This trial is active, not recruiting.

Condition dementia
Sponsor Sunnybrook Health Sciences Centre
Collaborator University of Toronto
Start date September 1995
End date September 2015
Trial size 1200 participants
Trial identifier NCT01800214, CIHR MOP-13129, MOP-13129


The prospect of disease-modifying therapies in the pipeline for Alzheimer's Disease (AD) has intensified efforts to use brain imaging more effectively for diagnosis and monitoring of dementing illnesses. There is also emerging awareness of the destructive interplay between AD and Cerebrovascular Disease (CVD) in our aging population; both disorders share common vascular risk factors and may respond to similar prevention treatments. Brain mapping techniques capitalize on the fact that different neurodegenerative diseases target particular brain areas. Brain shrinkage and stroke disease can be quantified on Magnetic Resonance Imaging (MRI) using computerized analysis.
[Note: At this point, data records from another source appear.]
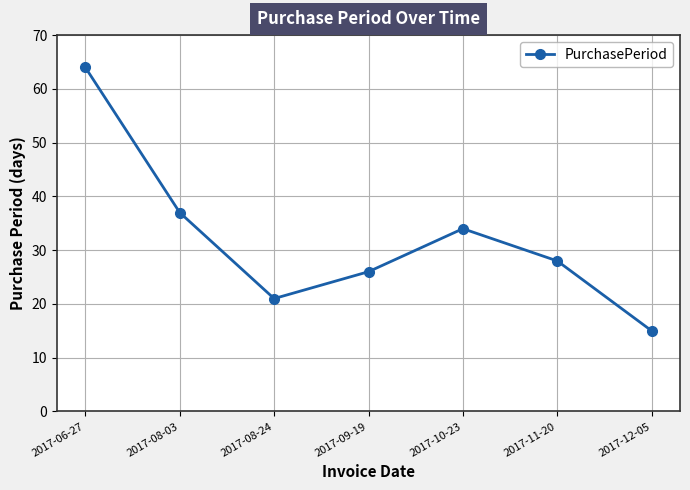

What is the difference between the values at 2017-12-05 and 2017-08-24?

6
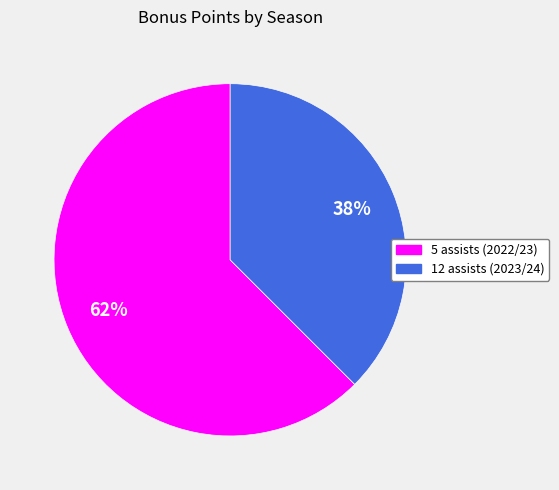

To the nearest percent, what is the average slice percentage?

50%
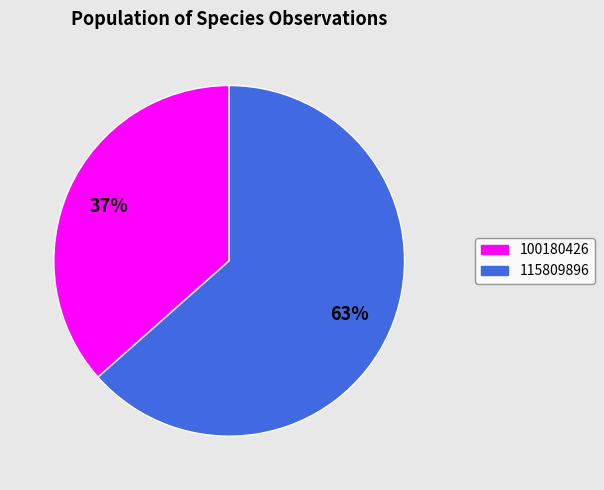

Does 100180426 account for over 50% of the chart?

No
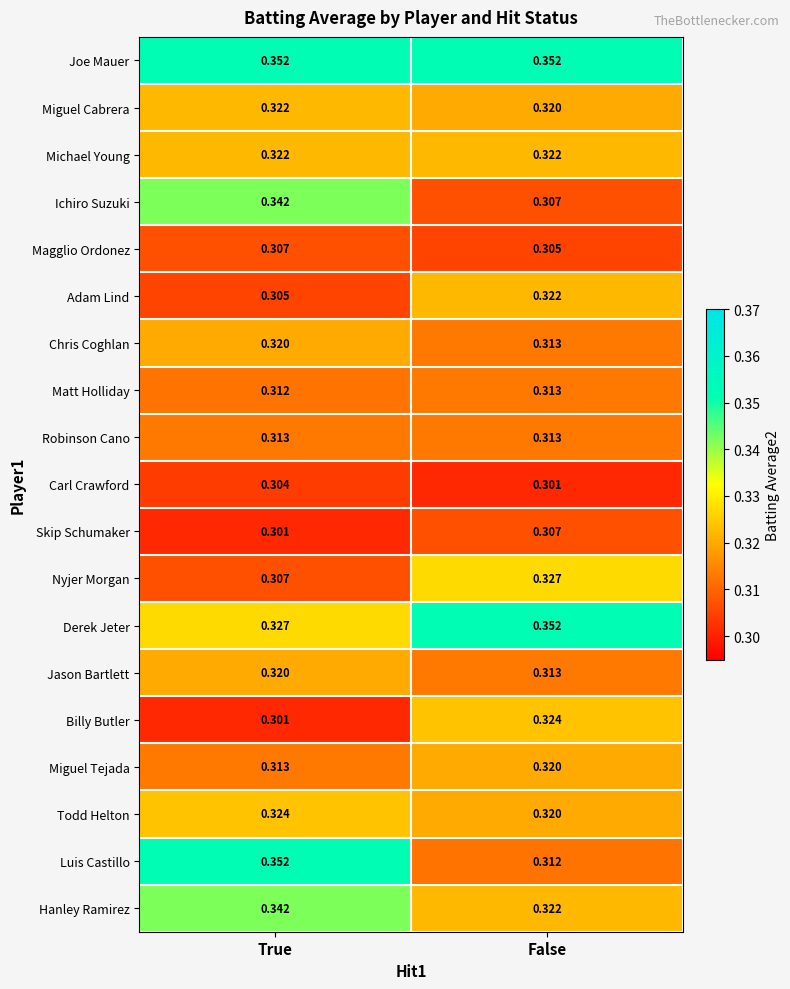

Which series has the largest total across all categories?

Joe Mauer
This ongoing study applies advanced MR imaging analysis, genetic testing and standardized cognitive and functional assessments done at yearly intervals to measure and monitor longitudinal change in patients with AD, vascular and other neurodegenerative diseases and potentially to measure modifying effects of emerging therapies. Over 1000 patients (Mild Cognitive Impairment or dementia from AD, Vascular, Frontotemporal or Lewy Body Disease) and 125 normal elderly have already been enrolled, with 150 autopsies.
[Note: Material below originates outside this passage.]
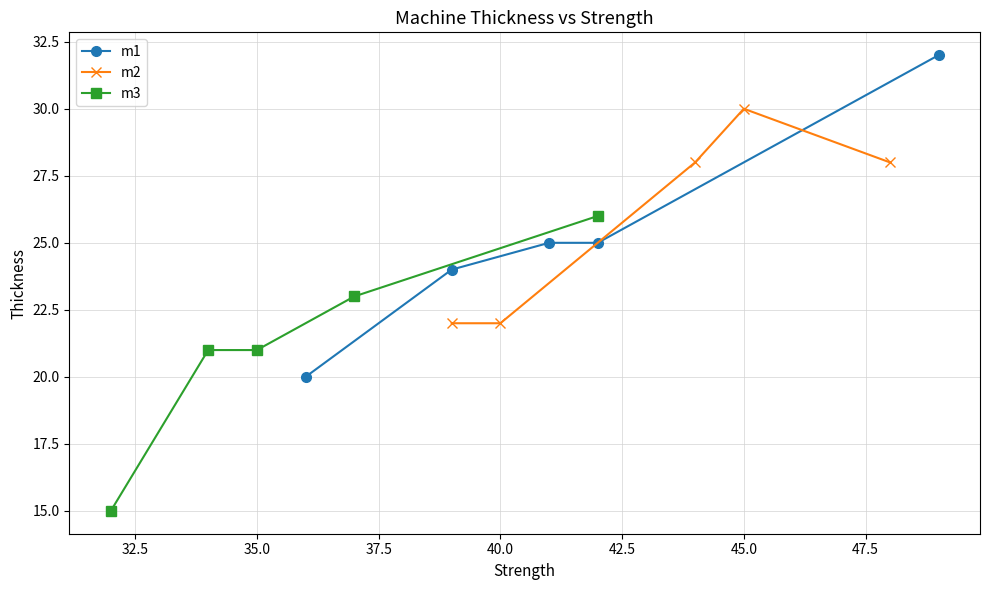

How many lines are shown in the chart?

3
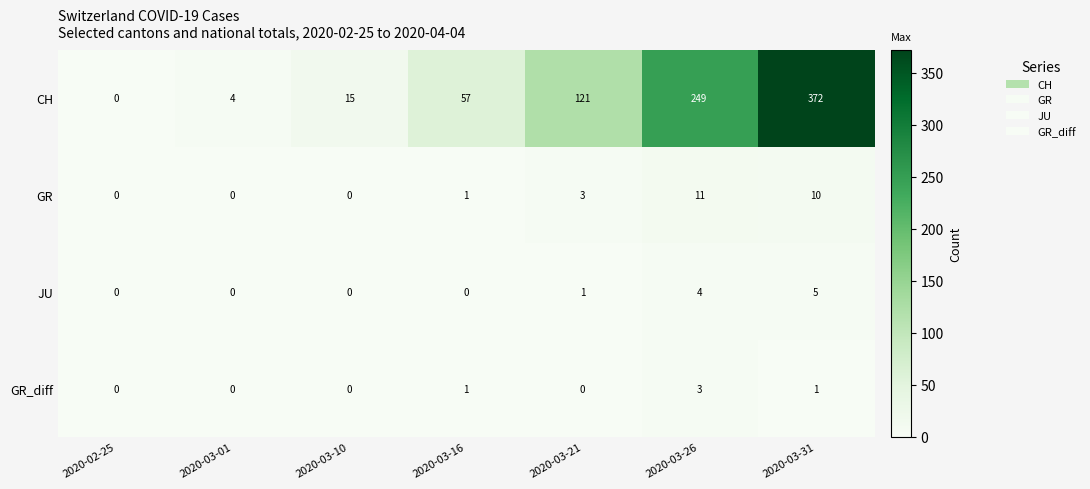

Is it true that GR_diff equals 0 at 2020-03-10?

True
This study utilizes specialized imaging analysis software packages to reliably quantify brain tissue volumes and small vessel disease, the most common type of CVD. Results from this study will help to improve diagnosis, to customize treatment, and to better monitor disease-modifying therapies currently under investigation should they become applicable to everyday practice.
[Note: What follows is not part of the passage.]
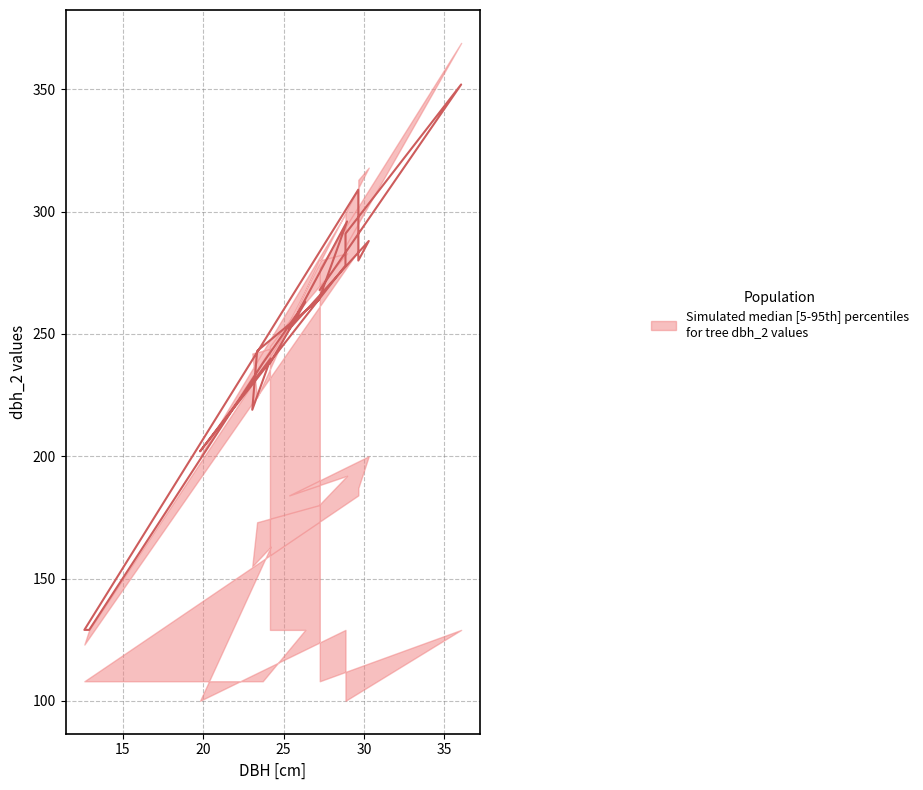

What is the value of the lower point at the 9th from the left?

180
United States No locations recruiting
Other countries No locations recruiting

Study Design

Observational model cohort
Time perspective prospective
Behavioral-variant Frontotemporal Dementia (bvFTD) Language-variant Frontoemporal Dementia including Semantic dementia (SD) and Progressive non-fluent aphasia (PNFA) Corticobasal degeneration (CBD) Progressive supranuclear palsy (PSP)

Primary Outcomes

Volumetric change in brain structures and brain lesions on Magnetic Resonance Imaging (MRI) across the dementias covarying for age, sex, education and Apolipoprotein E (ApoE) status
time frame: 5 years

Secondary Outcomes

Rate of clinical decline as measured by detailed conventional neuropsychological testing, instrumental and standard activities of daily living assessments, caregiver forms, and behavioral psychiatric inventories
time frame: 5 years
Rate of change in perfusion patterns measured on Single Photon Emission Computerized Tomography (SPECT) at baseline and followup contrasts on a voxel-wise basis using Statistical Parametric Mapping (SPM), or in 79 predefined regions of interest
time frame: 5 years
Group differences for each cognitive, imaging and biomarker measurement
time frame: 5 years
Clinico-pathologic correlations between autopsy-confirmed histopathology and clinical features including clincial diagnosis, regaional atrophy, regional hypoperfusion, and white matter interintensities on MRI
time frame: 5 years

Eligibility Criteria

Male or female participants from 40 years up to 90 years old.

Patient Inclusion Criteria (General): - Age between 40 and 90 (inclusive) - Fluent in English - Completed six grades of education or higher - Visual and auditory acuity adequate for neuropsychological testing - Mini-Mental State Exam (MMSE) score > 10 Patient Exclusion Criteria (General): - Possible secondary causes of dementia, concomitant or history of neurological or psychiatric illness (other than stroke or Parkinsonism) - History of alcohol or substance abuse or dependence within the past 2 years Normal Control Inclusion Criteria: - Age between 50-90 - Fluent in English - Completed six grades of education or higher - No significant memory complaints - Mini-Mental State Exam (MMSE) >24 Normal Control Exclusion Criteria: - Being treated or history of being treated for psychiatric or neurological illness - History of alcohol or substance abuse or dependence within the past 2 years - Current use of psychoactive medications (e.g. antidepressant, neuroleptics, chronic anxiolytics or sedative hypnotics, etc.) - Medical contraindications to MRI

Additional Information

Official title In Vivo Brain Mapping in Cognitive Impairment From Alzheimer's, Vascular and Other Demenitas: A Longitudinal Brain-Behaviour Study With a Focus on Cerebrovascular Disease
Principal investigator Sandra E Black, MD
Trial information was received from ClinicalTrials.gov and was last updated in May 2015.
Information provided to ClinicalTrials.gov by Sunnybrook Health Sciences Centre.